Tier‑1 = curated expert builds from sendou.ink (top competitive players).
Mask 6 = hardest partial-observation setting: drop 6 of the 12 gear slot-items (mains/subs) at random, then ask the system to complete a full legal build.
completion_slot_acc = fraction of the missing slot-items recovered by the
decoded Top‑1 build. Because many completions are valid, we also report a
multi-reference variant that scores against the closest Tier‑1 build
consistent with the observed slot-items.
Mask 6 (n=502):
| method | score |
|---|---|
| random | 0.236 |
| conditional (weapon-scoped) | 0.630 |
| full | 0.656 |
| ultra | 0.673 |
Full tables, overlap/no-overlap slices, and edit behavior diagnostics:
docs/sendou_tier1_eval_report.md.
The Ultra SAE is trained on SplatGPT’s pooled 512‑D representation. In probe mode we can read sparse feature activations during inference, then translate a feature into “what tokens it pushes toward/away from” using decoder/output-layer geometry.

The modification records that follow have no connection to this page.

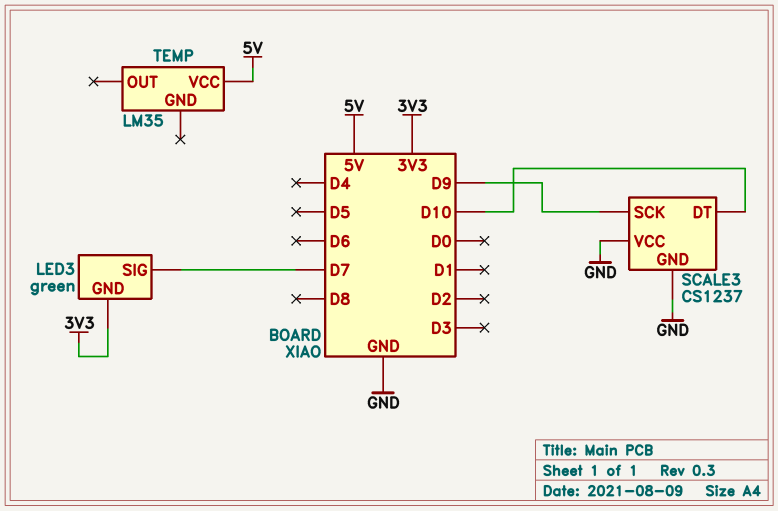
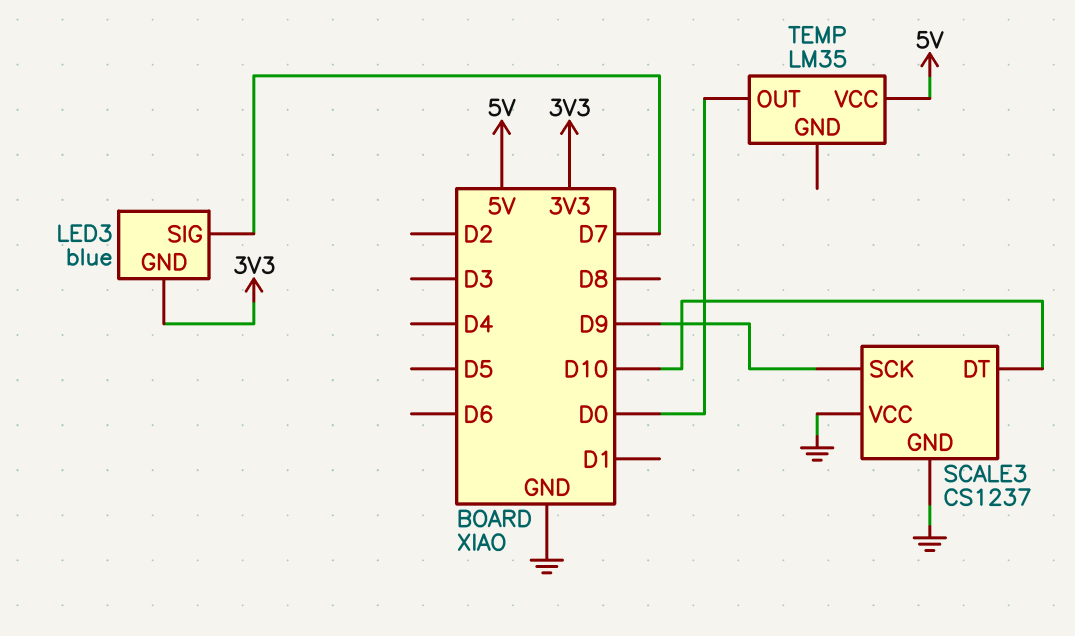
LED3: green -> blue
TEMP pin OUT: none -> D0

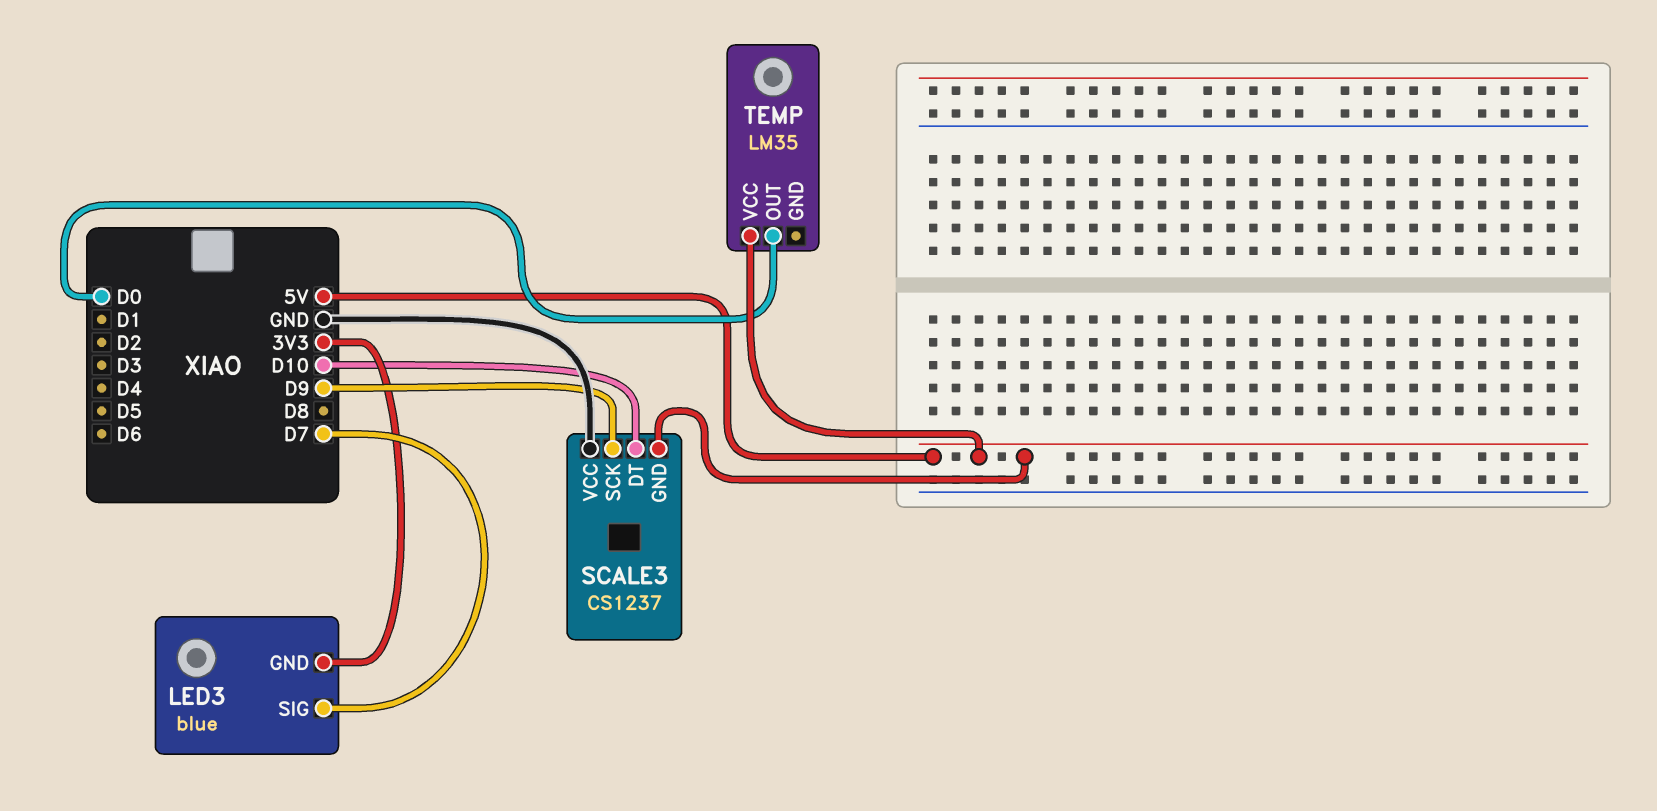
SCALE3 pin GND: GND -> 5V

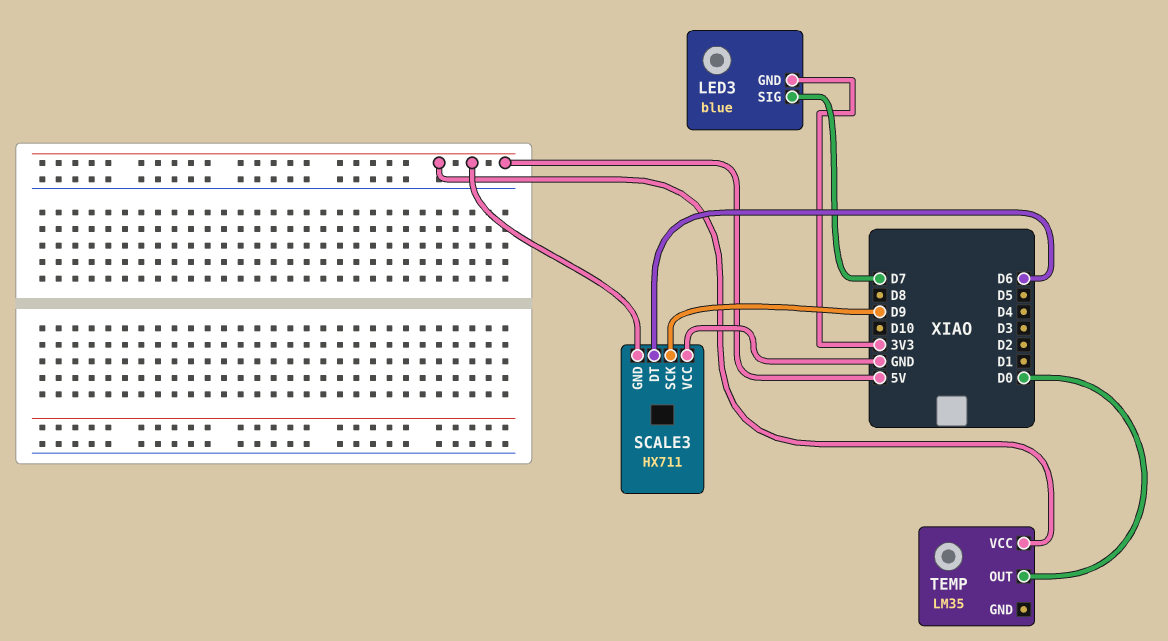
SCALE3: CS1237 -> HX711
SCALE3 pin DT: D10 -> D6

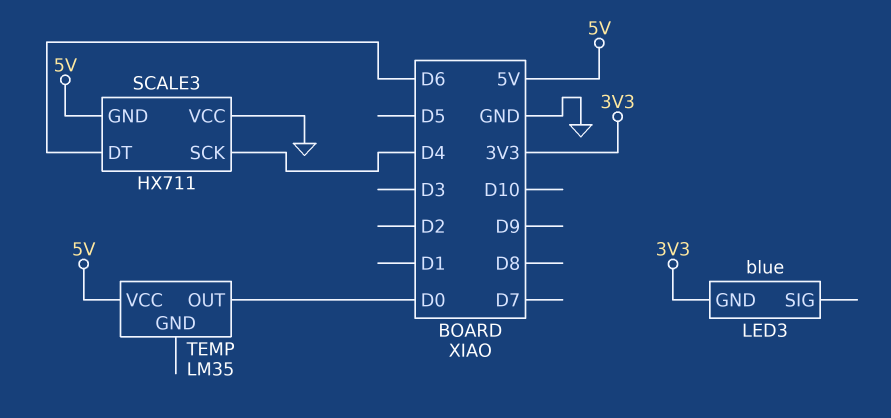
LED3 pin SIG: D7 -> none
SCALE3 pin SCK: D9 -> D4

Reproduce in notebooks/colab_demo.ipynb
(Ultra + SAE section). For deeper feature investigation workflows, see
docs/mechinterp_workflow.md.
Although this repo is framed around Splatoon gear builds, the core problem is set completion under constraints from partial observations.
A close product analog is workflow/dashboard recommendation:
- Tokens ↔ dashboard widgets (with discrete size/bucket tokens)

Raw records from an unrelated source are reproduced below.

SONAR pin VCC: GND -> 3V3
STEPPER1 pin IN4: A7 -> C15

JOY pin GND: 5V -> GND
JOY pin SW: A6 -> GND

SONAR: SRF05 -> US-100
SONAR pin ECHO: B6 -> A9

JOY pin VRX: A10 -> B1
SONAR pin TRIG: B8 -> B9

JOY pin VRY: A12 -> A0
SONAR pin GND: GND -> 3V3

- Context ↔ user type / role / task (“weapon id” here)
- Input ↔ a partial dashboard (some widgets chosen, some missing, some suboptimal)

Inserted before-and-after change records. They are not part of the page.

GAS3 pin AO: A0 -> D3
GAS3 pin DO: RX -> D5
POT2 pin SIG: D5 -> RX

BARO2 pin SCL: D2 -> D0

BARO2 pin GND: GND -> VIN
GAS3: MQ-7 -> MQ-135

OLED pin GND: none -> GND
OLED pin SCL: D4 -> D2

- Output ↔ a completed (or improved) full dashboard configuration
- Data ↔ noisy usage logs; many valid solutions per context (multi-reference)
This project uses a fully public dataset as a proxy: constrained vocabulary, compositional structure, and real-world noise. The “coach-mode” behavior (allowing limited edits rather than strict preservation) maps to proposing a better dashboard close to the user’s intent.
Colab (recommended)
- Open
notebooks/colab_demo.ipynband Run all.
Local CPU quickstart
-
Install deps and download pretrained artifacts:
poetry install --with dev poetry run python -m splatnlp.utils.download_artifacts \ --dataset-dir dataset_v2 --include-ultra-sae
-
Run a one-off inference:
poetry run python - <<'PY' import json, torch from pathlib import Path from splatnlp.model.models import SetCompletionModel from splatnlp.serve.tokenize import tokenize_build from splatnlp.utils.constants import NULL, PAD base = Path("saved_models/dataset_v2") params = json.loads((base / "model_params.json").read_text()) vocab = json.loads((base / "vocab.json").read_text()) weapon_vocab = json.loads((base / "weapon_vocab.json").read_text()) model = SetCompletionModel(**params) model.load_state_dict(torch.load(base / "model_ultra.pth", map_location="cpu")) model.eval() weapon_id = "weapon_id_8000" tokens = tokenize_build( {"ink_saver_main": 6, "run_speed_up": 12, "intensify_action": 12} ) x = torch.tensor([[vocab[t] for t in tokens]]) w = torch.tensor([[weapon_vocab[weapon_id]]]) mask = x == params.get("pad_token_id", vocab[PAD]) with torch.no_grad(): probs = torch.sigmoid(model(x, w, key_padding_mask=mask)).squeeze(0) inv_vocab = {v: k for k, v in vocab.items()} skip = {vocab.get(PAD), vocab.get(NULL)} top = torch.topk(probs, k=12) rows = [ (inv_vocab[i], float(p)) for i, p in zip(top.indices.tolist(), top.values.tolist()) if i not in skip ] print("context tokens:", tokens) print("top preds:", rows[:8]) PY
Training (optional)
- Full training notes:
docs/TRAINING.md - Longer recipes (serving, eval scripts, CLI examples):
docs/USAGE.md
Tests
poetry run pytest -q
- Checkpoints are loaded with
torch.load(pickle); only load artifacts you trust. - The FastAPI server is intended for local demos; if you expose it, add auth,
rate limiting, and restrict artifact sources. Details:
docs/SECURITY.md.
This project is licensed under the GNU General Public License v3.0 (GPL-3.0). See the LICENSE file for details.